I liked to look at the What Works Clearinghouse. It's a good refresher before going back to school on what really makes a good math intervention, and what doesn't.
If you have time, take a look at the recommendations behind the research:
Teaching Math To Young Children
If you do not have the time, here are my "ah ha" moments from the reading:
1. There is moderate evidence behind teaching numbers and operations in developmental progression. If you have the flexibility to teach math skills in a sequence that makes sense to the child, do it! If you are following a math progam that is not so skillful at doing this, think about how you can scaffold the activities for the students to make the program flow better.
Example that I am working on with my 2nd graders on:
1st: Place value
2nd: Adding and subtracting number up to 3 digits
3rd: Quanitity discrimination
4th: Regrouping
Regrouping isn't going to make sense if the students do not have the other three skills mastered. Remember that students learn at their own pace, and that pushing regrouping before they have the other skills mastered first.
2. There is minimal evidence saying that geometry, patterns, measurement, and data need to be taught in a developmental sequence.
Interesting.
My student really struggle with applied problems. It is good to know that really, the important thing when teaching these skills is that they are taught, not in what order they are taught in.
So, if my 1st graders want to do money flashcards (which they are currently in love with) I should let them.
3. Progress monitoring has minimal evidence supporting it, mainly because the studies done with it are always coupled with other interventions. Progress monitoring alone is not going to make a difference, you do actually have to teach.
But, using progress monitoring data to guide instruction is always a good idea. I was once told to use the student's faces as a guide to if they understand a concept or not. That was terrible advise. Use data! If students know something, they are going to be able to show that they know it.
4. Vocabulary building is important. Knowing how to talk about math is just as important as knowing how to do math. Intergrate math language into your classroom. Encourage students to recognize and talk about when math is being used in everyday situations. Don't be scared to sound like a nerd.
5. Dedicate time every day to teaching math and integrate math activities into the classroom.
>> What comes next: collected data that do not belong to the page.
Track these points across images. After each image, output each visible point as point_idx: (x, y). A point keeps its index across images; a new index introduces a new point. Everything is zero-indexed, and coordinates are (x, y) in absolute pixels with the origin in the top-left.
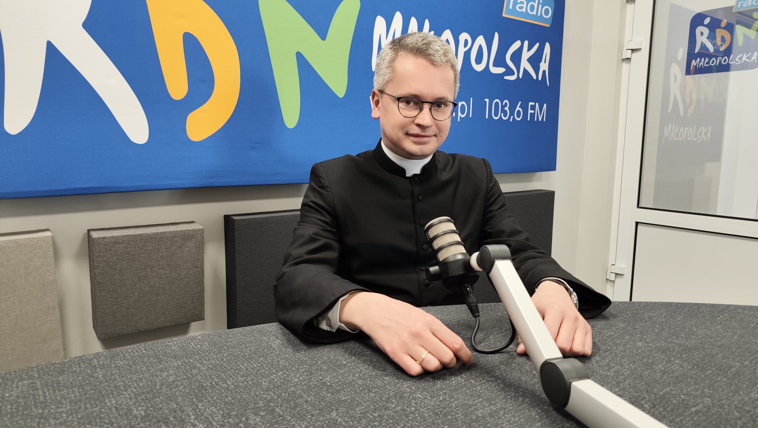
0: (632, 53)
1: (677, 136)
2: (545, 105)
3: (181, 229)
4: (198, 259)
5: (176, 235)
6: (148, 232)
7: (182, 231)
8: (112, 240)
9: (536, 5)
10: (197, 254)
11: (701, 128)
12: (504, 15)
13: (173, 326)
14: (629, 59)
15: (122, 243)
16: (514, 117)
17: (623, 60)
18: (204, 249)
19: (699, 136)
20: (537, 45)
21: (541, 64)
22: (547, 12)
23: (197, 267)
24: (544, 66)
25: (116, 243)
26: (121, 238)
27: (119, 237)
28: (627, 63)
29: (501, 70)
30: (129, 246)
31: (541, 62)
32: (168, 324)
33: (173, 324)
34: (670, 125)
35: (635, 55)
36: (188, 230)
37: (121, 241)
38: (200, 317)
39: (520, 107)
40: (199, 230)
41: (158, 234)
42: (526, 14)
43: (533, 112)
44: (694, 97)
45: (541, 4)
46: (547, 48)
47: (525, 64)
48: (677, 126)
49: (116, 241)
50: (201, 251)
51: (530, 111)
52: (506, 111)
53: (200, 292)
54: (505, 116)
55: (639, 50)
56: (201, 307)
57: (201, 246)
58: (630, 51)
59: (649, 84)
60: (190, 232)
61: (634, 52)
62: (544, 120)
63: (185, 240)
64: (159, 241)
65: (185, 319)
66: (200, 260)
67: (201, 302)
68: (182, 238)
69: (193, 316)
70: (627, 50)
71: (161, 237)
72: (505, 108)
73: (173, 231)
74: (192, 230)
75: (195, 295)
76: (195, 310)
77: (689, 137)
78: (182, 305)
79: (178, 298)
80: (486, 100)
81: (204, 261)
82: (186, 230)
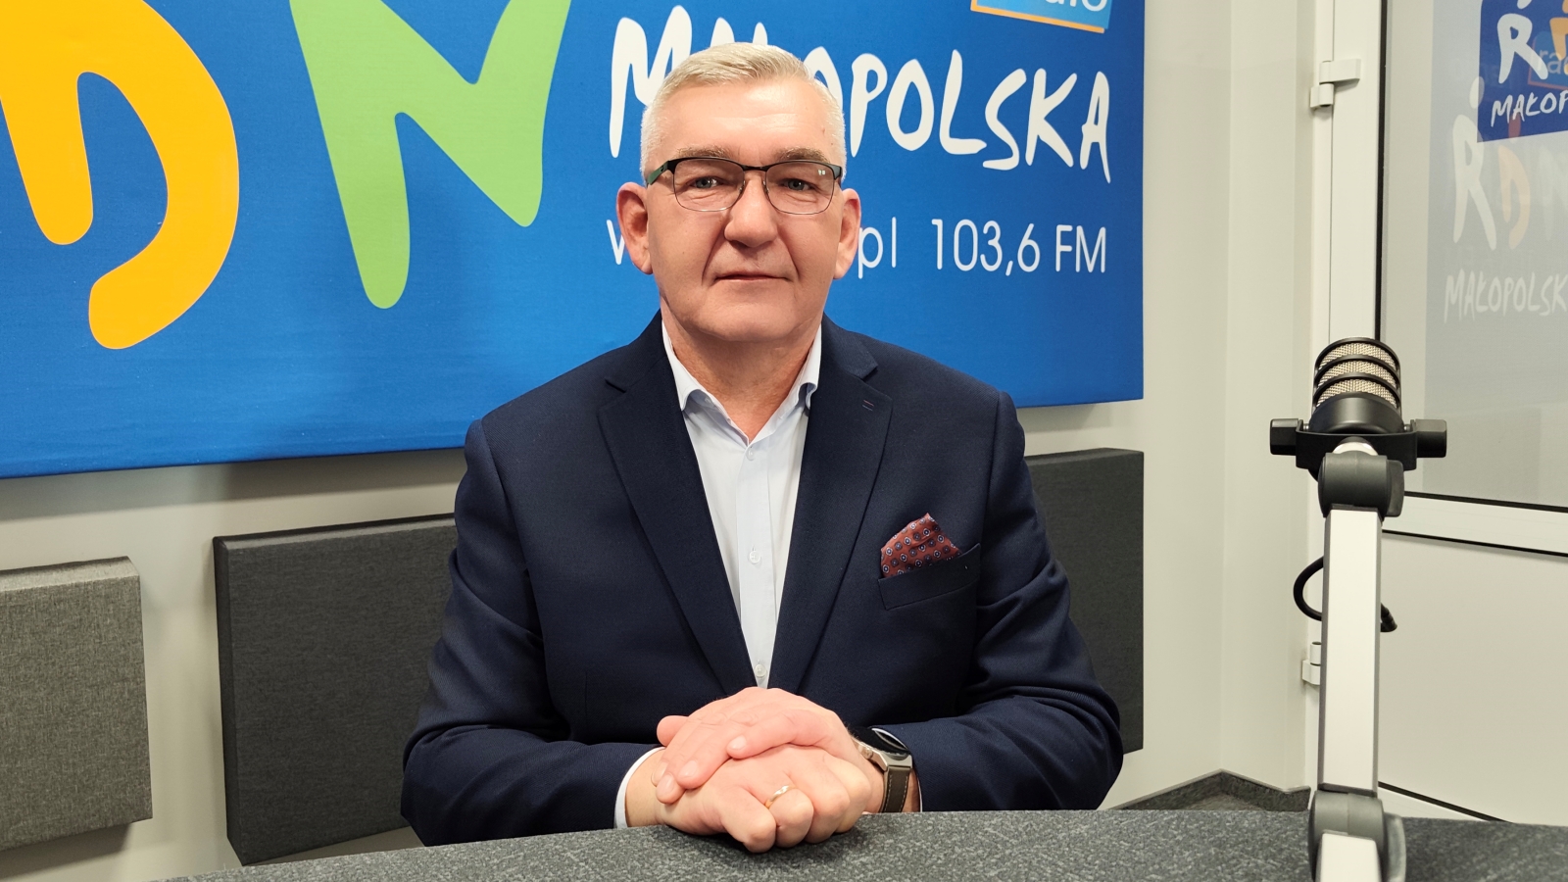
0: (1335, 91)
1: (1484, 301)
2: (1103, 232)
3: (74, 582)
4: (126, 658)
5: (63, 597)
7: (77, 586)
10: (123, 646)
11: (1549, 281)
12: (975, 7)
13: (62, 837)
14: (1327, 109)
16: (1016, 264)
17: (1315, 110)
19: (1545, 300)
20: (1073, 79)
21: (1085, 128)
23: (124, 680)
24: (1094, 132)
28: (1325, 118)
29: (973, 146)
31: (1085, 122)
32: (47, 833)
33: (62, 832)
34: (1461, 274)
35: (1343, 98)
36: (96, 584)
38: (145, 814)
39: (1030, 238)
40: (125, 581)
43: (1068, 248)
44: (1525, 199)
46: (1101, 86)
48: (1481, 274)
50: (134, 637)
51: (1060, 248)
52: (993, 248)
53: (138, 743)
54: (991, 262)
55: (1352, 82)
56: (140, 784)
57: (133, 624)
58: (1330, 87)
59: (1385, 167)
60: (100, 587)
61: (1339, 88)
62: (1103, 270)
63: (86, 609)
64: (14, 615)
65: (95, 818)
66: (131, 661)
67: (141, 771)
68: (78, 604)
69: (120, 808)
70: (1321, 84)
71: (20, 603)
72: (991, 243)
73: (51, 588)
74: (105, 581)
75: (124, 753)
76: (125, 793)
77: (1519, 302)
78: (87, 781)
79: (74, 764)
80: (935, 222)
81: (143, 662)
82: (89, 584)
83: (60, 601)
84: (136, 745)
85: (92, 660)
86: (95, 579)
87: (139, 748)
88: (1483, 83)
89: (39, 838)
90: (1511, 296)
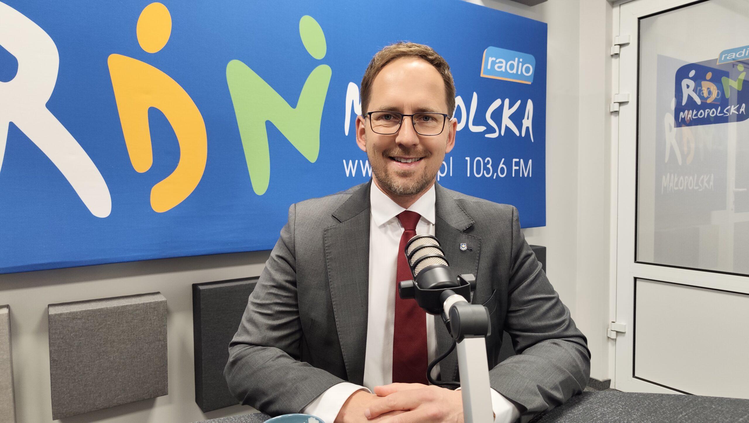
0: (620, 106)
1: (677, 186)
2: (530, 161)
3: (142, 302)
4: (161, 332)
5: (138, 308)
6: (108, 307)
7: (143, 304)
8: (70, 316)
9: (515, 64)
10: (160, 327)
11: (702, 177)
12: (482, 75)
13: (134, 402)
14: (617, 112)
15: (80, 319)
16: (497, 175)
17: (612, 113)
18: (166, 322)
19: (700, 185)
20: (519, 102)
21: (524, 121)
22: (527, 70)
23: (160, 340)
24: (527, 123)
25: (74, 319)
26: (79, 313)
27: (77, 312)
28: (616, 116)
29: (482, 129)
30: (87, 322)
31: (523, 118)
32: (129, 400)
33: (135, 400)
34: (668, 175)
35: (623, 108)
36: (150, 303)
37: (79, 317)
38: (164, 392)
39: (503, 164)
40: (161, 302)
41: (118, 308)
42: (506, 73)
43: (517, 168)
44: (693, 145)
45: (521, 62)
46: (530, 105)
47: (506, 122)
48: (676, 176)
49: (74, 316)
50: (164, 324)
51: (514, 168)
52: (489, 168)
53: (164, 365)
54: (488, 173)
55: (627, 103)
56: (164, 381)
57: (164, 319)
58: (618, 104)
59: (639, 136)
60: (152, 304)
61: (621, 105)
62: (530, 176)
63: (146, 313)
64: (120, 315)
65: (147, 394)
66: (162, 333)
67: (165, 376)
68: (143, 311)
69: (156, 391)
70: (614, 103)
71: (122, 311)
72: (488, 166)
73: (134, 304)
74: (154, 302)
75: (159, 369)
76: (158, 384)
77: (691, 186)
78: (144, 380)
79: (140, 373)
80: (467, 158)
81: (167, 334)
82: (148, 303)
83: (137, 310)
84: (163, 366)
85: (148, 333)
86: (150, 301)
87: (164, 367)
88: (676, 101)
89: (126, 402)
90: (687, 183)
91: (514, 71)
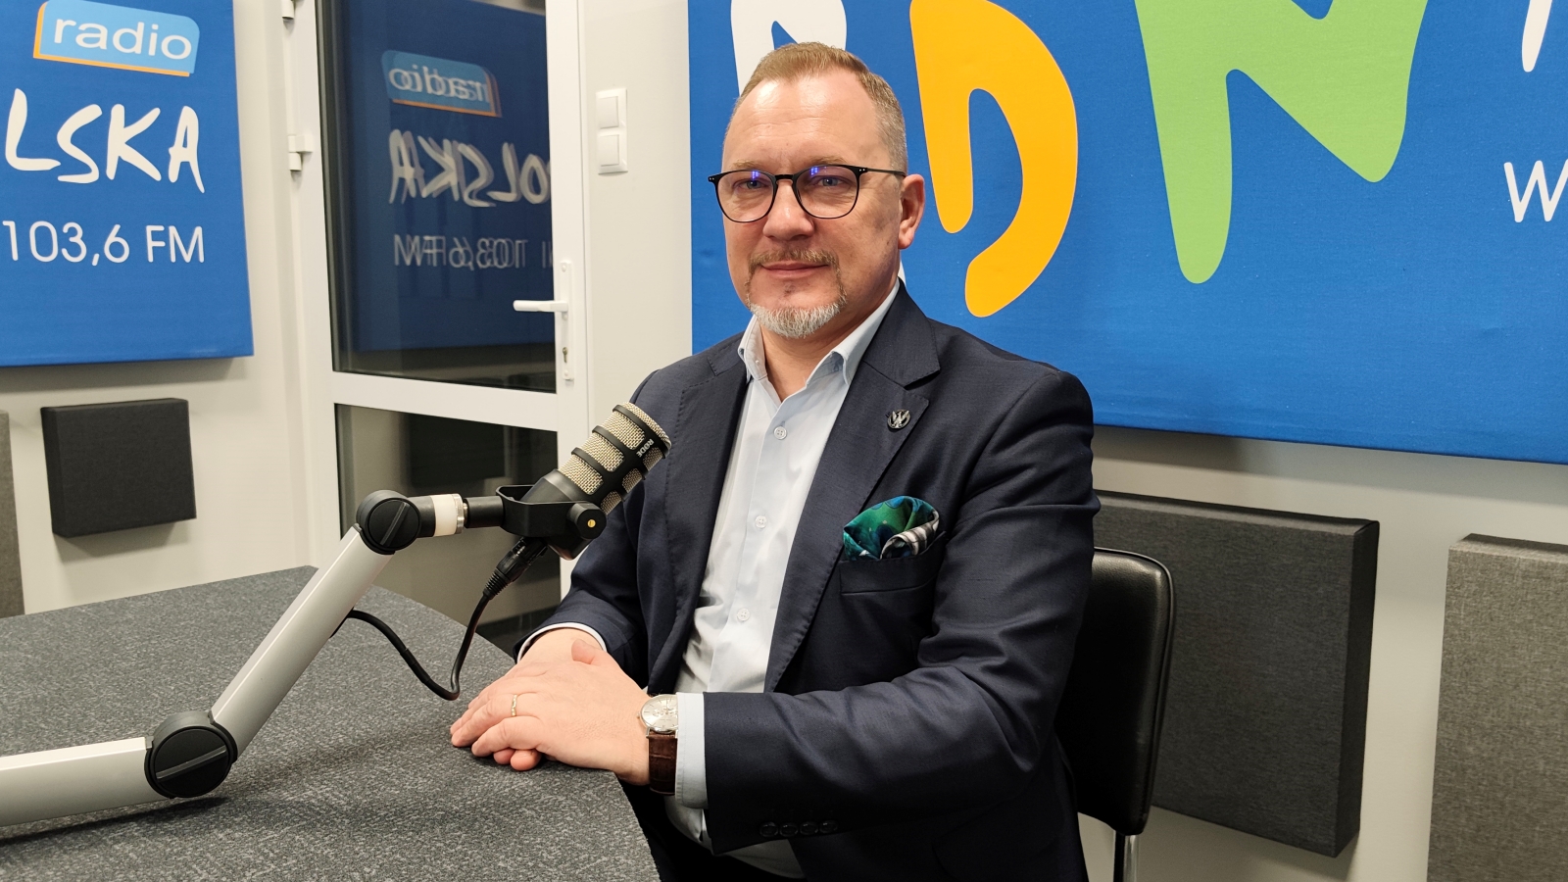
2: (198, 231)
9: (139, 34)
20: (155, 113)
21: (171, 150)
22: (176, 47)
24: (184, 152)
29: (48, 164)
31: (172, 144)
39: (117, 236)
43: (162, 244)
45: (155, 31)
46: (188, 117)
51: (151, 244)
52: (75, 244)
62: (202, 259)
72: (72, 240)
80: (5, 223)
91: (137, 49)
The great thing about math is that it's fun and kids generally like to count. There are so many math games that can be easily integrated into the school day. Plus, math is easy to incorporate into morning work, calendar time, and center times.
Something that teachers need to be especially aware of making sure there classroom is a "math rich" environment. I have taken a lot of training on creating a classroom that is "literacy rich". I have objects labeled with words, books set out in the shelves, and posters with words on them on the walls. Being "math rich" is something that I haven't given as much thought to.
Math rich classrooms have math tools available and at eye-level to the students. They display charts with sequenced directions and use numeric systems.
The good news is, my classroom already has a numeric system, where each student's things are labeled according to there student number. Who knew that organization was mathematical!
Also, I have math tools all around my room. I just need to work on having them prominently displayed. I'll look at if that makes a difference in my student's ability to do applied problems or not. It will be an interesting experiment.